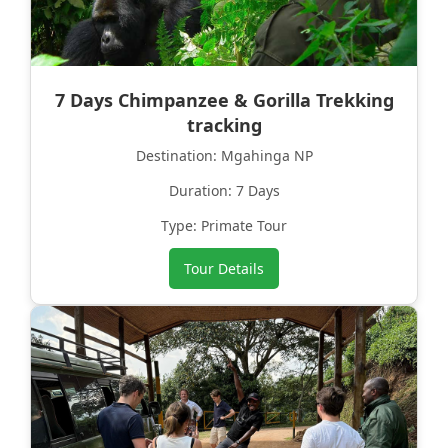
7 Days Chimpanzee & Gorilla Trekking
tracking
Destination: Mgahinga NP
Duration: 7 Days
Type: Primate Tour
Tour Details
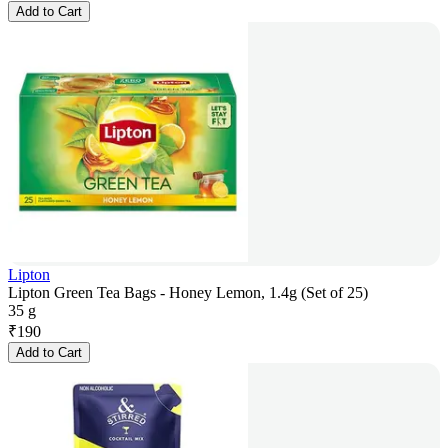
Add to Cart
Lipton
Lipton Green Tea Bags - Honey Lemon, 1.4g (Set of 25)
35 g
₹
190
Add to Cart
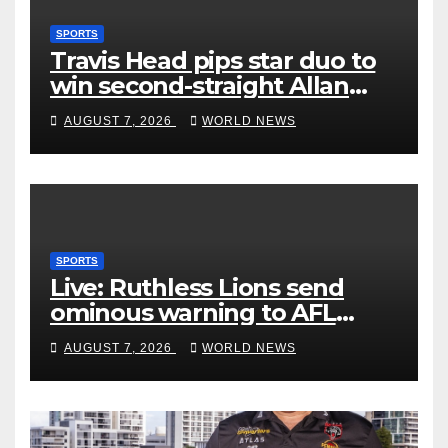
SPORTS
Travis Head pips star duo to
win second-straight Allan
Border Medal
AUGUST 7, 2026
WORLD NEWS
SPORTS
Live: Ruthless Lions send
ominous warning to AFL
rivals by dismantling Hawks
AUGUST 7, 2026
WORLD NEWS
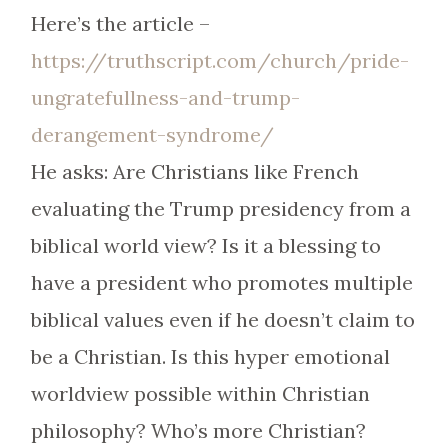
Here’s the article –
https://truthscript.com/church/pride-
ungratefullness-and-trump-
derangement-syndrome/
He asks: Are Christians like French
evaluating the Trump presidency from a
biblical world view? Is it a blessing to
have a president who promotes multiple
biblical values even if he doesn’t claim to
be a Christian. Is this hyper emotional
worldview possible within Christian
philosophy? Who’s more Christian?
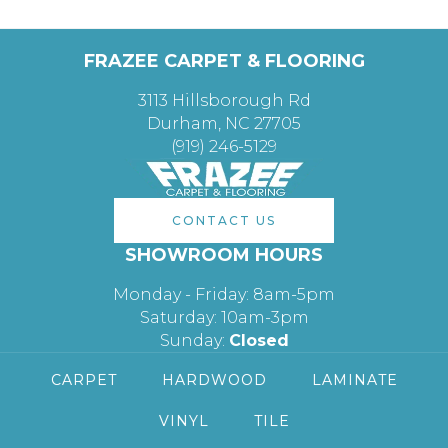
FRAZEE CARPET & FLOORING
3113 Hillsborough Rd
Durham, NC 27705
(919) 246-5129
CONTACT US
SHOWROOM HOURS
Monday - Friday: 8am-5pm
Saturday: 10am-3pm
Sunday:
Closed
CARPET
HARDWOOD
LAMINATE
VINYL
TILE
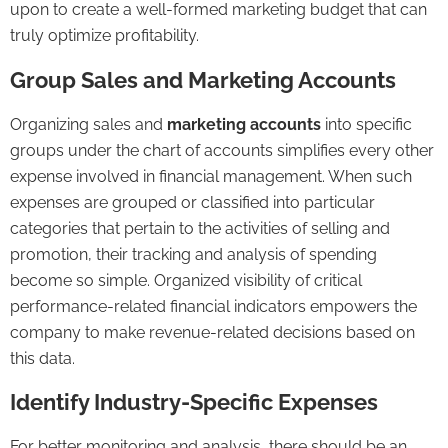
upon to create a well-formed marketing budget that can
truly optimize profitability.
Group Sales and Marketing Accounts
Organizing sales and
marketing accounts
into specific
groups under the chart of accounts simplifies every other
expense involved in financial management. When such
expenses are grouped or classified into particular
categories that pertain to the activities of selling and
promotion, their tracking and analysis of spending
become so simple. Organized visibility of critical
performance-related financial indicators empowers the
company to make revenue-related decisions based on
this data.
Identify Industry-Specific Expenses
For better monitoring and analysis, there should be an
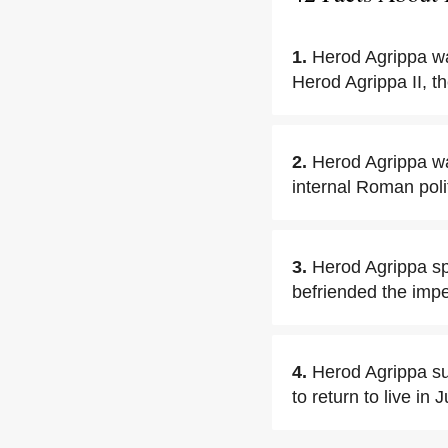
1.
Herod Agrippa wa
Herod Agrippa II, t
2.
Herod Agrippa wa
internal Roman polit
3.
Herod Agrippa sp
befriended the impe
4.
Herod Agrippa su
to return to live in 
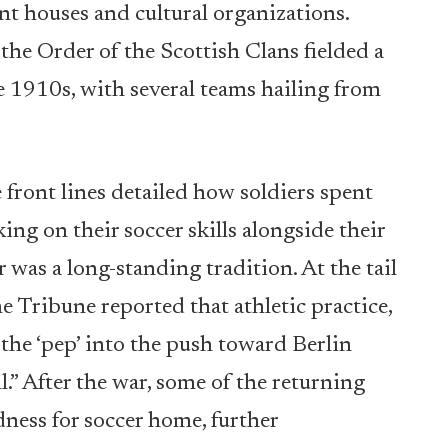
nt houses and cultural organizations.
he Order of the Scottish Clans fielded a
e 1910s, with several teams hailing from
front lines detailed how soldiers spent
ng on their soccer skills alongside their
 was a long-standing tradition. At the tail
 Tribune reported that athletic practice,
 the ‘pep’ into the push toward Berlin
.” After the war, some of the returning
ness for soccer home, further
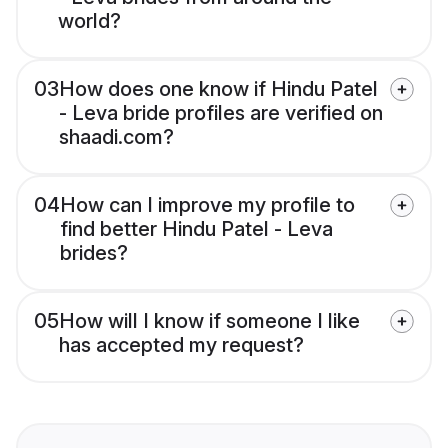
world?
03
How does one know if Hindu Patel
- Leva bride profiles are verified on
shaadi.com?
04
How can I improve my profile to
find better Hindu Patel - Leva
brides?
05
How will I know if someone I like
has accepted my request?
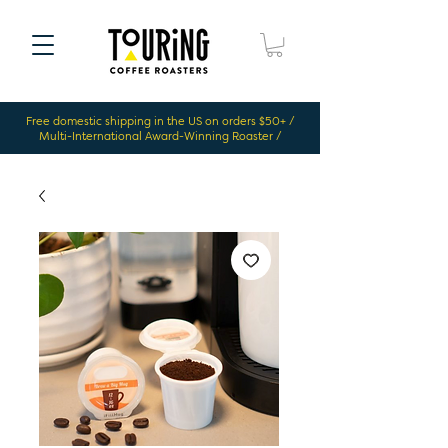
Free domestic shipping in the US on orders $50+ /
Multi-International Award-Winning Roaster /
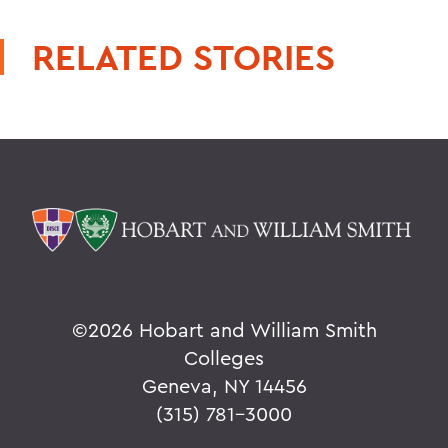
RELATED STORIES
©
2026 Hobart and William Smith
Colleges
Geneva, NY 14456
(315) 781-3000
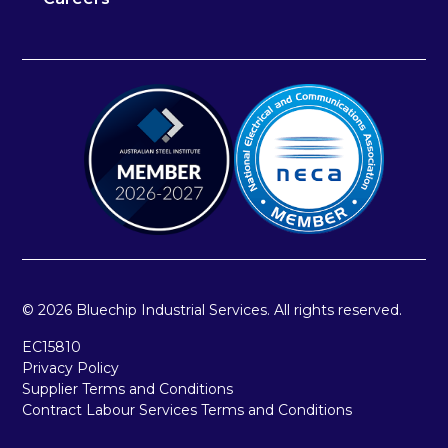
© 2026 Bluechip Industrial Services. All rights reserved.
EC15810
Privacy Policy
Supplier Terms and Conditions
Contract Labour Services Terms and Conditions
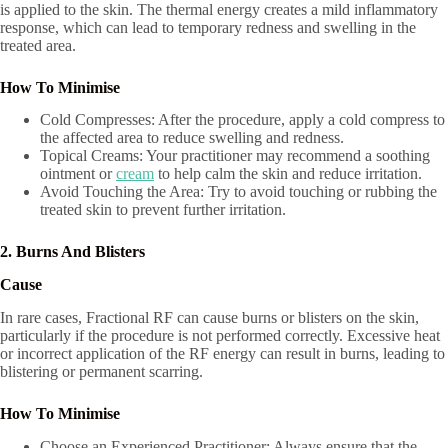
is applied to the skin. The thermal energy creates a mild inflammatory
response, which can lead to temporary redness and swelling in the
treated area.
How To Minimise
Cold Compresses: After the procedure, apply a cold compress to
the affected area to reduce swelling and redness.
Topical Creams: Your practitioner may recommend a soothing
ointment or
cream
to help calm the skin and reduce irritation.
Avoid Touching the Area: Try to avoid touching or rubbing the
treated skin to prevent further irritation.
2. Burns And Blisters
Cause
In rare cases, Fractional RF can cause burns or blisters on the skin,
particularly if the procedure is not performed correctly. Excessive heat
or incorrect application of the RF energy can result in burns, leading to
blistering or permanent scarring.
How To Minimise
Choose an Experienced Practitioner: Always ensure that the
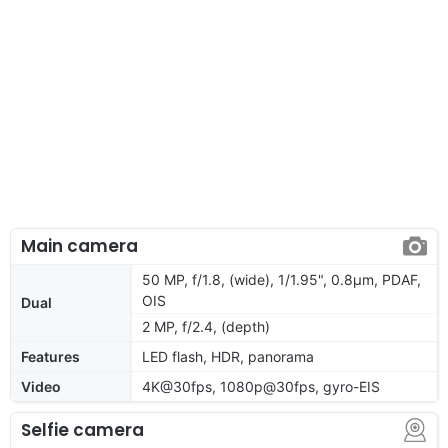
Main camera
50 MP, f/1.8, (wide), 1/1.95", 0.8µm, PDAF,
OIS
Dual
2 MP, f/2.4, (depth)
Features
LED flash, HDR, panorama
Video
4K@30fps, 1080p@30fps, gyro-EIS
Selfie camera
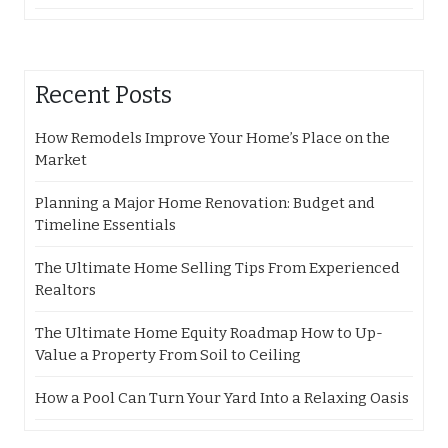
Recent Posts
How Remodels Improve Your Home’s Place on the
Market
Planning a Major Home Renovation: Budget and
Timeline Essentials
The Ultimate Home Selling Tips From Experienced
Realtors
The Ultimate Home Equity Roadmap How to Up-
Value a Property From Soil to Ceiling
How a Pool Can Turn Your Yard Into a Relaxing Oasis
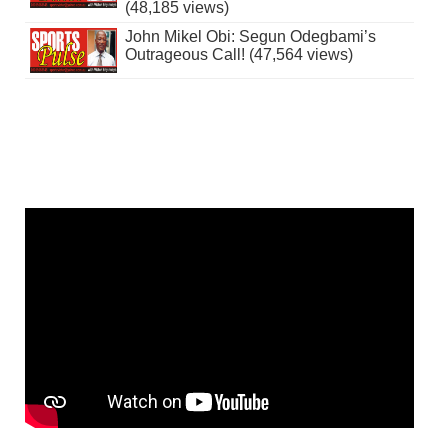
(48,185 views)
John Mikel Obi: Segun Odegbami’s
Outrageous Call! (47,564 views)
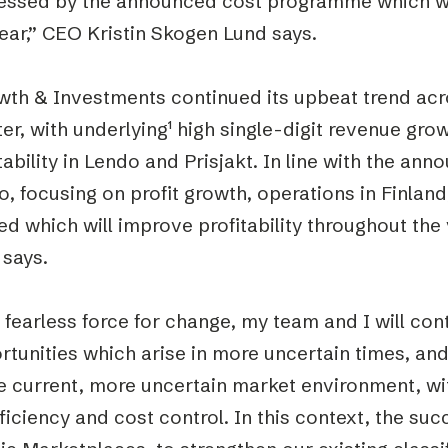
essed by the announced cost programme which wi
ear,” CEO Kristin Skogen Lund says.
wth & Investments continued its upbeat trend acro
er, with underlying
¹
high single-digit revenue gro
tability in Lendo and Prisjakt. In line with the an
, focusing on profit growth, operations in Finland
d which will improve profitability throughout the
 says.
 fearless force for change, my team and I will con
tunities which arise in more uncertain times, an
he current, more uncertain market environment, w
ficiency and cost control. In this context, the suc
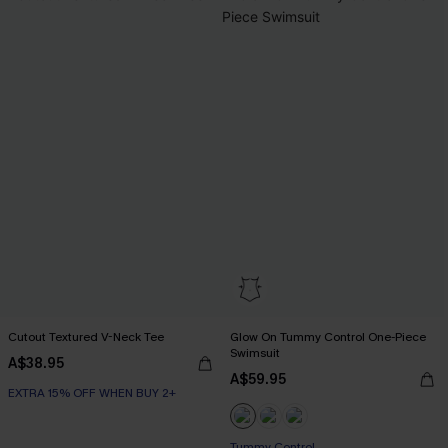
Cutout Textured V-Neck Tee
Glow On Tummy Control One-Piece
Swimsuit
A$38.95
A$59.95
EXTRA 15% OFF WHEN BUY 2+
EXTRA 15% OFF WHEN BUY 2+
Tummy Control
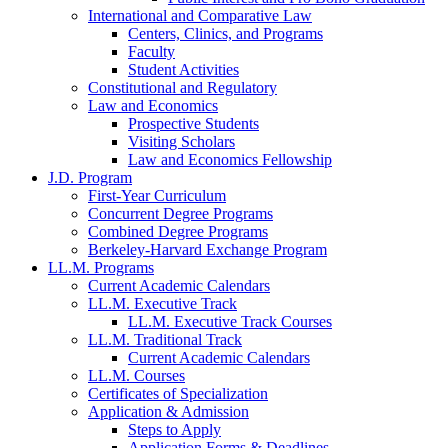
International and Comparative Law
Centers, Clinics, and Programs
Faculty
Student Activities
Constitutional and Regulatory
Law and Economics
Prospective Students
Visiting Scholars
Law and Economics Fellowship
J.D. Program
First-Year Curriculum
Concurrent Degree Programs
Combined Degree Programs
Berkeley-Harvard Exchange Program
LL.M. Programs
Current Academic Calendars
LL.M. Executive Track
LL.M. Executive Track Courses
LL.M. Traditional Track
Current Academic Calendars
LL.M. Courses
Certificates of Specialization
Application & Admission
Steps to Apply
Application Forms & Deadlines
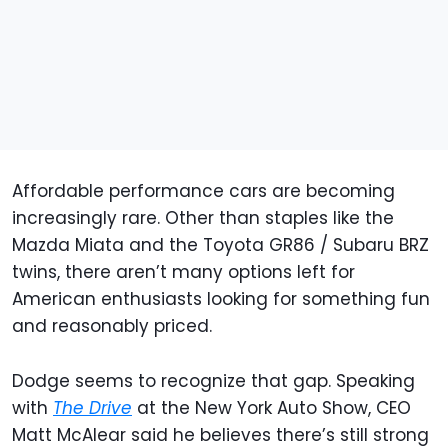
Affordable performance cars are becoming
increasingly rare. Other than staples like the
Mazda Miata and the Toyota GR86 / Subaru BRZ
twins, there aren’t many options left for
American enthusiasts looking for something fun
and reasonably priced.
Dodge seems to recognize that gap. Speaking
with
The Drive
at the New York Auto Show, CEO
Matt McAlear said he believes there’s still strong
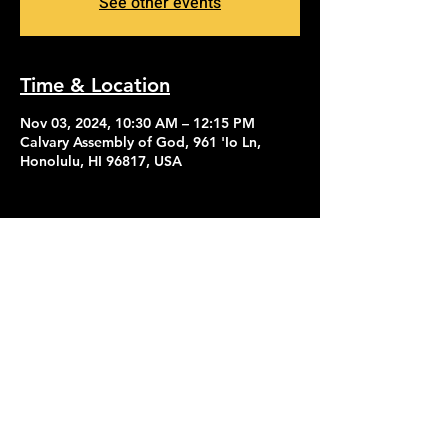
See other events
Time & Location
Nov 03, 2024, 10:30 AM – 12:15 PM
Calvary Assembly of God, 961 'Io Ln,
Honolulu, HI 96817, USA
Contact Us
Give
About Us
© 2026 Calvary Assembly of God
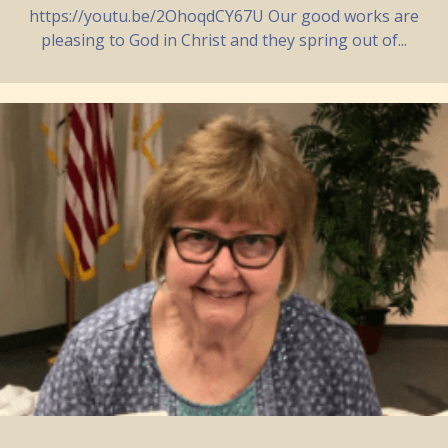
https://youtu.be/2OhoqdCY67U Our good works are
pleasing to God in Christ and they spring out of...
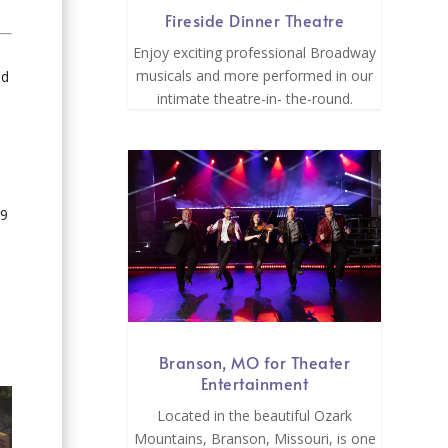
Fireside Dinner Theatre
Enjoy exciting professional Broadway
musicals and more performed in our
ad
intimate theatre-in- the-round.
39
Branson, MO for Theater
Entertainment
Located in the beautiful Ozark
Mountains, Branson, Missouri, is one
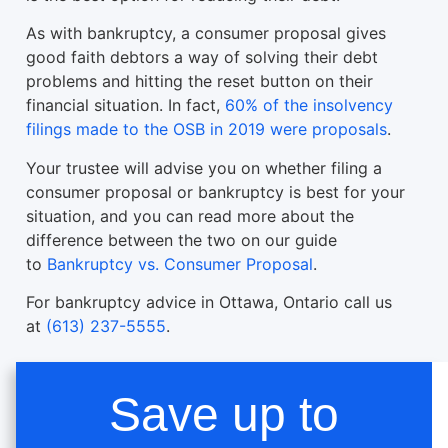
As with bankruptcy, a consumer proposal gives
good faith debtors a way of solving their debt
problems and hitting the reset button on their
financial situation. In fact,
60% of the insolvency
filings made to the OSB in 2019 were proposals
.
Your trustee will advise you on whether filing a
consumer proposal or bankruptcy is best for your
situation, and you can read more about the
difference between the two on our guide
to
Bankruptcy vs. Consumer Proposal
.
For bankruptcy advice in Ottawa, Ontario call us
at
(613) 237-5555
.
Save up to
-------
YOUR INSTRUCTIONS
Copy the entries from the beginning through the line containing "ness for soccer home, further", replacing "SPORTS" with "ATHLETICS" and changing nothing else. Omit the pictures.

RESULT OF THE EXERCISE
7 Days Chimpanzee & Gorilla Trekking
tracking
Destination: Mgahinga NP
Duration: 7 Days
Type: Primate Tour
Tour Details
Add to Cart
Lipton
Lipton Green Tea Bags - Honey Lemon, 1.4g (Set of 25)
35 g
₹
190
Add to Cart
ATHLETICS
Travis Head pips star duo to
win second-straight Allan
Border Medal
AUGUST 7, 2026
WORLD NEWS
ATHLETICS
Live: Ruthless Lions send
ominous warning to AFL
rivals by dismantling Hawks
AUGUST 7, 2026
WORLD NEWS
Here’s the article –
https://truthscript.com/church/pride-
ungratefullness-and-trump-
derangement-syndrome/
He asks: Are Christians like French
evaluating the Trump presidency from a
biblical world view? Is it a blessing to
have a president who promotes multiple
biblical values even if he doesn’t claim to
be a Christian. Is this hyper emotional
worldview possible within Christian
philosophy? Who’s more Christian?
FRAZEE CARPET & FLOORING
3113 Hillsborough Rd
Durham, NC 27705
(919) 246-5129
CONTACT US
SHOWROOM HOURS
Monday - Friday: 8am-5pm
Saturday: 10am-3pm
Sunday:
Closed
CARPET
HARDWOOD
LAMINATE
VINYL
TILE
upon to create a well-formed marketing budget that can
truly optimize profitability.
Group Sales and Marketing Accounts
Organizing sales and
marketing accounts
into specific
groups under the chart of accounts simplifies every other
expense involved in financial management. When such
expenses are grouped or classified into particular
categories that pertain to the activities of selling and
promotion, their tracking and analysis of spending
become so simple. Organized visibility of critical
performance-related financial indicators empowers the
company to make revenue-related decisions based on
this data.
Identify Industry-Specific Expenses
For better monitoring and analysis, there should be an
1.
Herod Agrippa wa
Herod Agrippa II, t
2.
Herod Agrippa wa
internal Roman polit
3.
Herod Agrippa sp
befriended the impe
4.
Herod Agrippa su
to return to live in 
nt houses and cultural organizations.
he Order of the Scottish Clans fielded a
e 1910s, with several teams hailing from
front lines detailed how soldiers spent
ng on their soccer skills alongside their
 was a long-standing tradition. At the tail
 Tribune reported that athletic practice,
 the ‘pep’ into the push toward Berlin
.” After the war, some of the returning
ness for soccer home, further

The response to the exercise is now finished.